16. Mom-and-pop landlords own 82.6% of single-family rentals
Landlords who own 1 to 10 single-family rental properties hold 82.6% of the roughly 11.3 million single-family rentals nationwide, per John Burns Research and Consulting data reported by Wolf Street, February 2026.
17. Institutional landlords (100+ properties) own about 6.3% of single-family rentals
Large institutional landlords — those with 100 or more single-family rental properties — hold roughly 6.3% of the national single-family rental stock, per the same John Burns data via Wolf Street.
18. The U.S. homeownership rate held at 65.3% in Q1 2026
The homeownership rate was 65.3% in the first quarter of 2026, not statistically different from 65.1% a year earlier, leaving roughly 34.7% of U.S. households renting, per the Census Bureau’s Housing Vacancy Survey, released April 28, 2026.
What this means for real estate investors
For yield-focused investors, the 1.93%-point gap between the top-decile and median guarded metro shows the best cash-flow markets are a small, specific slice of the country, not a broad category — screening by metro matters more than buying anywhere with a low price tag.
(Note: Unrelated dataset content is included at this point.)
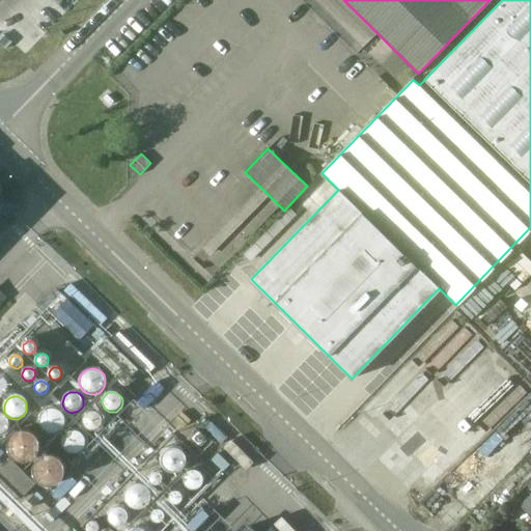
[(49,434),(53,435),(57,434),(61,431),(63,428),(64,424),(64,420),(63,416),(60,413),(57,411),(53,410),(50,410),(46,412),(43,415),(40,418),(40,421),(40,425),(43,429),(45,431),(49,434)]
For investors worried about competition from large funds, mom-and-pop landlords still own more than 13 times as much of the single-family rental stock as institutional landlords do, per John Burns Research data — the individual investor remains the dominant owner type nationally, even in markets institutions target.
For investors timing supply, nearly half of tracked metros still carry active listings more than 20% below 2019 levels, which keeps competition for listings elevated in those markets even as investor purchase volume cools nationally.
The gap between a flat market share and falling purchase volume is worth watching: investors are not retreating from the housing market in relative terms, but the overall pool of homes changing hands has shrunk, so fewer transactions are happening at every level, investor and owner-occupant alike.